Because of its distinctive appearance, the Afghan hound has been represented in animated feature films, including Universal Pictures' Balto (Sylvie), Disney's Lady and the Tramp II (Ruby), an Afghan hound also appeared on 101 Dalmatians and the television series What-a-Mess (Prince Amir of Kinjan). Afghan hounds have also been featured in television advertisements and in fashion magazines.[17] The Afghan hound is represented in books as well, including being featured in a series of mystery novels by Nina Wright (Abra), and a talking Afghan Hound in David Rothman's TheSolomon Scandals (2008, Twilight Times Books). In the novel Between the Acts, Virginia Woolf uses an Afghan hound (named Sohrab) to represent aspects of one of the book's human characters.[18]

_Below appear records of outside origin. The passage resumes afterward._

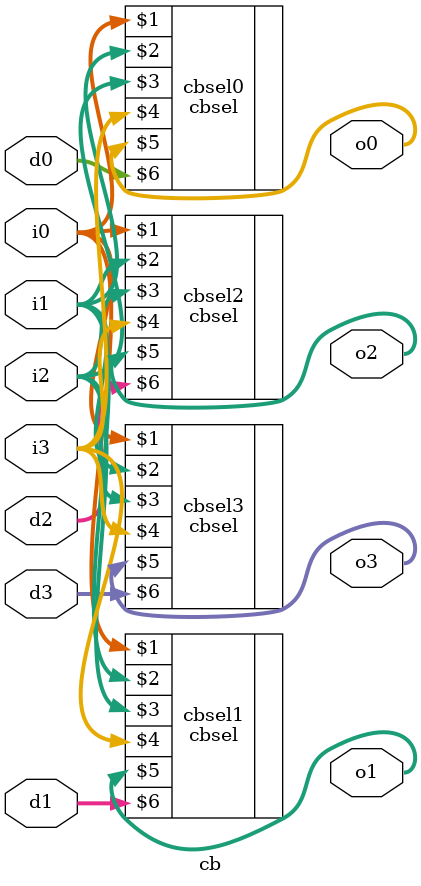
<source format=v>
module cb(input [9:0] i0, i1, i2, i3, output [9:0] o0, o1, o2, o3,
input [3:0] d0, d1, d2, d3);

cbsel cbsel0(i0, i1, i2, i3, o0, d0);
cbsel cbsel1(i0, i1, i2, i3, o1, d1);
cbsel cbsel2(i0, i1, i2, i3, o2, d2);
cbsel cbsel3(i0, i1, i2, i3, o3, d3);
endmodule
</source>
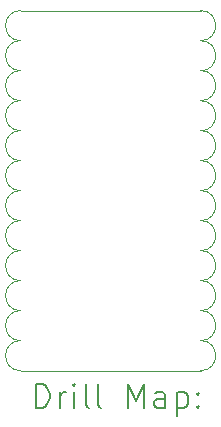
<source format=gbr>
%TF.GenerationSoftware,KiCad,Pcbnew,8.0.3+1*%
%TF.CreationDate,2024-06-24T22:52:18-04:00*%
%TF.ProjectId,RP2040_ZERO_REV,52503230-3430-45f5-9a45-524f5f524556,rev?*%
%TF.SameCoordinates,Original*%
%TF.FileFunction,Drillmap*%
%TF.FilePolarity,Positive*%
%FSLAX45Y45*%
G04 Gerber Fmt 4.5, Leading zero omitted, Abs format (unit mm)*
G04 Created by KiCad (PCBNEW 8.0.3+1) date 2024-06-24 22:52:18*
%MOMM*%
%LPD*%
G01*
G04 APERTURE LIST*
%ADD10C,0.050000*%
%ADD11C,0.200000*%
G04 APERTURE END LIST*
D10*
X15240000Y-8980500D02*
G75*
G02*
X15240000Y-8725500I0J127500D01*
G01*
X16764000Y-9995500D02*
G75*
G02*
X16764000Y-10250500I0J-127500D01*
G01*
X16764000Y-8979500D02*
G75*
G02*
X16764000Y-9234500I0J-127500D01*
G01*
X15240000Y-7710500D02*
G75*
G02*
X15240000Y-7455500I0J127500D01*
G01*
X15240000Y-9996500D02*
G75*
G02*
X15240000Y-9741500I0J127500D01*
G01*
X15240000Y-8218500D02*
G75*
G02*
X15240000Y-7963500I0J127500D01*
G01*
X16764000Y-7456500D02*
G75*
G02*
X16764000Y-7711500I0J-127500D01*
G01*
X15240000Y-9742500D02*
G75*
G02*
X15240000Y-9487500I0J127500D01*
G01*
X15240000Y-7964500D02*
G75*
G02*
X15240000Y-7709500I0J127500D01*
G01*
X16764000Y-7201500D02*
X15240000Y-7201500D01*
X15240000Y-9488500D02*
G75*
G02*
X15240000Y-9233500I0J127500D01*
G01*
X15240000Y-8726500D02*
G75*
G02*
X15240000Y-8471500I0J127500D01*
G01*
X15240000Y-10250500D02*
G75*
G02*
X15240000Y-9995500I0J127500D01*
G01*
X16764000Y-7964500D02*
G75*
G02*
X16764000Y-8219500I0J-127500D01*
G01*
X16764000Y-8471500D02*
G75*
G02*
X16764000Y-8726500I0J-127500D01*
G01*
X15240000Y-9234500D02*
G75*
G02*
X15240000Y-8979500I0J127500D01*
G01*
X16764000Y-9741500D02*
G75*
G02*
X16764000Y-9996500I0J-127500D01*
G01*
X15240000Y-8472500D02*
G75*
G02*
X15240000Y-8217500I0J127500D01*
G01*
X16764000Y-9233500D02*
G75*
G02*
X16764000Y-9488500I0J-127500D01*
G01*
X16764000Y-7201500D02*
G75*
G02*
X16764000Y-7456500I0J-127500D01*
G01*
X16764000Y-8217500D02*
G75*
G02*
X16764000Y-8472500I0J-127500D01*
G01*
X15240000Y-10250500D02*
X16764000Y-10250500D01*
X16764000Y-9487500D02*
G75*
G02*
X16764000Y-9742500I0J-127500D01*
G01*
X16764000Y-8725500D02*
G75*
G02*
X16764000Y-8980500I0J-127500D01*
G01*
X16764000Y-7709500D02*
G75*
G02*
X16764000Y-7964500I0J-127500D01*
G01*
X15240000Y-7456500D02*
G75*
G02*
X15240000Y-7201500I0J127500D01*
G01*
D11*
X15370777Y-10564484D02*
X15370777Y-10364484D01*
X15370777Y-10364484D02*
X15418396Y-10364484D01*
X15418396Y-10364484D02*
X15446967Y-10374008D01*
X15446967Y-10374008D02*
X15466015Y-10393055D01*
X15466015Y-10393055D02*
X15475539Y-10412103D01*
X15475539Y-10412103D02*
X15485062Y-10450198D01*
X15485062Y-10450198D02*
X15485062Y-10478770D01*
X15485062Y-10478770D02*
X15475539Y-10516865D01*
X15475539Y-10516865D02*
X15466015Y-10535912D01*
X15466015Y-10535912D02*
X15446967Y-10554960D01*
X15446967Y-10554960D02*
X15418396Y-10564484D01*
X15418396Y-10564484D02*
X15370777Y-10564484D01*
X15570777Y-10564484D02*
X15570777Y-10431150D01*
X15570777Y-10469246D02*
X15580301Y-10450198D01*
X15580301Y-10450198D02*
X15589824Y-10440674D01*
X15589824Y-10440674D02*
X15608872Y-10431150D01*
X15608872Y-10431150D02*
X15627920Y-10431150D01*
X15694586Y-10564484D02*
X15694586Y-10431150D01*
X15694586Y-10364484D02*
X15685062Y-10374008D01*
X15685062Y-10374008D02*
X15694586Y-10383531D01*
X15694586Y-10383531D02*
X15704110Y-10374008D01*
X15704110Y-10374008D02*
X15694586Y-10364484D01*
X15694586Y-10364484D02*
X15694586Y-10383531D01*
X15818396Y-10564484D02*
X15799348Y-10554960D01*
X15799348Y-10554960D02*
X15789824Y-10535912D01*
X15789824Y-10535912D02*
X15789824Y-10364484D01*
X15923158Y-10564484D02*
X15904110Y-10554960D01*
X15904110Y-10554960D02*
X15894586Y-10535912D01*
X15894586Y-10535912D02*
X15894586Y-10364484D01*
X16151729Y-10564484D02*
X16151729Y-10364484D01*
X16151729Y-10364484D02*
X16218396Y-10507341D01*
X16218396Y-10507341D02*
X16285062Y-10364484D01*
X16285062Y-10364484D02*
X16285062Y-10564484D01*
X16466015Y-10564484D02*
X16466015Y-10459722D01*
X16466015Y-10459722D02*
X16456491Y-10440674D01*
X16456491Y-10440674D02*
X16437443Y-10431150D01*
X16437443Y-10431150D02*
X16399348Y-10431150D01*
X16399348Y-10431150D02*
X16380301Y-10440674D01*
X16466015Y-10554960D02*
X16446967Y-10564484D01*
X16446967Y-10564484D02*
X16399348Y-10564484D01*
X16399348Y-10564484D02*
X16380301Y-10554960D01*
X16380301Y-10554960D02*
X16370777Y-10535912D01*
X16370777Y-10535912D02*
X16370777Y-10516865D01*
X16370777Y-10516865D02*
X16380301Y-10497817D01*
X16380301Y-10497817D02*
X16399348Y-10488293D01*
X16399348Y-10488293D02*
X16446967Y-10488293D01*
X16446967Y-10488293D02*
X16466015Y-10478770D01*
X16561253Y-10431150D02*
X16561253Y-10631150D01*
X16561253Y-10440674D02*
X16580301Y-10431150D01*
X16580301Y-10431150D02*
X16618396Y-10431150D01*
X16618396Y-10431150D02*
X16637443Y-10440674D01*
X16637443Y-10440674D02*
X16646967Y-10450198D01*
X16646967Y-10450198D02*
X16656491Y-10469246D01*
X16656491Y-10469246D02*
X16656491Y-10526389D01*
X16656491Y-10526389D02*
X16646967Y-10545436D01*
X16646967Y-10545436D02*
X16637443Y-10554960D01*
X16637443Y-10554960D02*
X16618396Y-10564484D01*
X16618396Y-10564484D02*
X16580301Y-10564484D01*
X16580301Y-10564484D02*
X16561253Y-10554960D01*
X16742205Y-10545436D02*
X16751729Y-10554960D01*
X16751729Y-10554960D02*
X16742205Y-10564484D01*
X16742205Y-10564484D02*
X16732682Y-10554960D01*
X16732682Y-10554960D02*
X16742205Y-10545436D01*
X16742205Y-10545436D02*
X16742205Y-10564484D01*
X16742205Y-10440674D02*
X16751729Y-10450198D01*
X16751729Y-10450198D02*
X16742205Y-10459722D01*
X16742205Y-10459722D02*
X16732682Y-10450198D01*
X16732682Y-10450198D02*
X16742205Y-10440674D01*
X16742205Y-10440674D02*
X16742205Y-10459722D01*
M02*

</source>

On August 3, 2005, Korean scientist Hwang Woo-Suk announced that his team of researchers had become the first team to successfully clone a dog, an Afghan Hound named Snuppy. In 2006 Hwang Woo-Suk was dismissed from his university position for fabricating data in his research. Snuppy, nonetheless, was a genuine clone, and thus the first cloned dog in history.[19]
In the BBC 3 Sitcom Mongrels the character of Destiny is an Afghan Hound.
In the 2010 comedy Marmaduke two Afghan hounds appear in the dog park and are shown to resemble high school girls watching the more athletic dogs as if they were "jocks" and are also shown to be "air heads".